Le 22 décembre 2021
- Scénariste : Park Kun-woong>
- Dessinateur : Park Kun-woong
- Genre : Historique
- Editeur : Rue de l’échiquier
- Famille : Roman graphique
- Date de sortie : 28 octobre 2021
Dans ce livre magistral, Park Kun-woong revient sur un épisode dramatique de l’histoire de la dictature sud-coréen de Park Chung-hee.
Résumé : Au pouvoir depuis un coup d’État réalisé en 1961 et élu par trois fois à la présidence, Park Chung-hee craint la contestation populaire qui remet en cause son gouvernement autoritaire. Ce militaire de carrière met en place en 1972 une véritable dictature en faisant adopter la « constitution yusin » qui place le le président et les forces armées au cœur du pouvoir politique. Cette nouvelle constitution suscite d’importantes manifestations en Corée du Sud. Pour détourner l’attention de l’opinion, Park Chung-hee fait arrêter huit hommes qui sont accusés d’être des sympathisants communistes et d’espionner pour le compte de l’adversaire nord-coréen. Le pouvoir organise un simulacre de procès et les condamne à mort dans l’objectif d’impressionner les opposants. Le lendemain de la sentence, les 8 hommes sont exécutés dans le plus grand secret. En 2002, une commission d’enquête du tribunal de Séoul conclut que cette affaire a été montée de toute pièce par le pouvoir et lave l’honneur des victimes. À partir de nombreux témoignages, le dessinateur Park Kun-woong reconstitue l’itinéraire de ces huit hommes, leur souffrance et celle de leurs familles.

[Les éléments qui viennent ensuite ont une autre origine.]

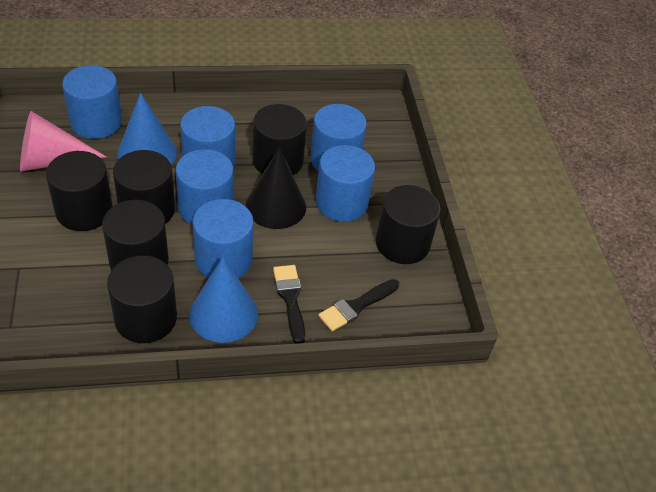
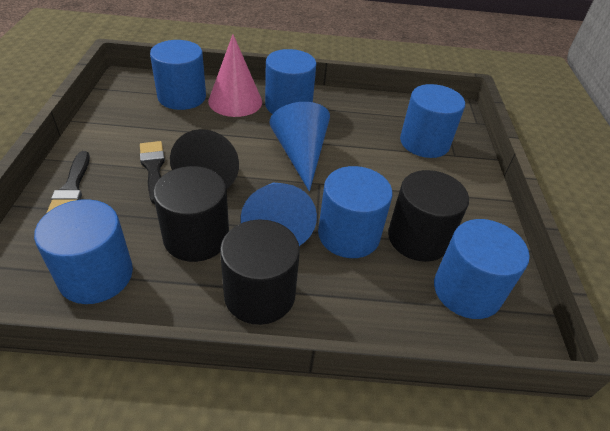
black cylinder: [46,151,113,231] [102,200,169,271] [107,255,177,343] [113,150,175,224] [252,104,307,175] [376,185,440,264] = 6 -> [153,166,229,262] [220,219,300,325] [388,170,469,262] = 3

Park Kun-woong – rue de l’échiquier pour l’édition française
Après Fleurs, Massacre au pont de Non Gun Ri ou Mémoires d’un frêne, Park Kun-woong poursuit son méticuleux travail d’exploration des ombres de l’histoire sud-coréenne. Un matin de ce printemps-là est un livre qui rend hommage à huit victimes choisies de manière assez arbitraires – il s’avère que les hommes sont pour plusieurs d’entre eux des réformistes opposés à la « constitution yusin » sans être communistes – par les services de Park Chung-hee pour détourner l’attention de l’opinion publique et faire passer un message aux opposants politiques. L’album consacre un chapitre par victime et reconstitue minutieusement leur parcours et le destin de leurs familles, qui manifestent mais sont rapidement condamnées au silence puis à l’infamie. Un matin de ce printemps-là possède un caractère volontairement répétitif de part sa structure narrative : l’auteur prend le temps de mettre en scène le destin de chacun de ses personnages, ce qui explique la longueur de ce récit de plus 350 pages. Mais répétition n’est pas synonyme d’ennui, et Park Kun-woong tient tout du long son lecteur en haleine grâce à son habileté de conteur.
- Park Kun-woong – rue de l’échiquier pour l’édition française
La puissance d’Un matin de ce printemps-là réside dans le caractère tragique de ces histoires – le lecteur connaît d’avance le destin des personnages – et l’habileté de narrateur de Park Kun-woong, qui use volontiers d’une forme de poésie graphique. Le dessinateur figure de manière poétique l’absence (les décors jouent à cet égard un rôle essentiel) et l’effacement : aucun des nombreux protagonistes du récit n’a de visage, une astuce habile pour éviter le piège de la représentation d’individus qui ont réellement existé. Park Kun-woong transmet des émotions très fortes à son lecteur, entre le chagrin et un sentiment de révolte mâtiné d’impuissance. La force de ces sentiments rend éprouvante parfois la lecture d’Un matin de printemps-là, mais c’est aussi la force de la littérature que de mettre à l’épreuve son lecteur.
Avec Un matin de ce printemps-là, Park Kun-woong adopte une démarche historienne, puisqu’il est allé à la rencontre des familles des victimes pour recueillir leur témoignage. Il est seulement dommage qu’il n’ait pas choisi de mettre en scène ou d’expliciter sa démarche, d’une manière ou d’une autre, comme l’a fait Art Spiegelman dans Maus ou Jacques Tardi dans Moi, René Tardi, prisonnier de guerre, deux auteurs dont Park Kun-woong se rapproche par son traitement de l’Histoire. Il s’agit probablement pour l’auteur sud-coréen d’une manière de s’effacer derrière les personnages auxquels il rend hommage.
- Park Kun-woong – rue de l’échiquier pour l’édition française
Un matin de ce printemps-là s’inscrit dans la continuité d’une œuvre riche, instructive et puissante. Park Kun-woong exorcise les démons de la Corée du Sud et dépasse la perspective manichéiste qui oppose un Sud démocratique à la dictature nord-coréenne. Un auteur exceptionnel dont il faut découvrir le travail.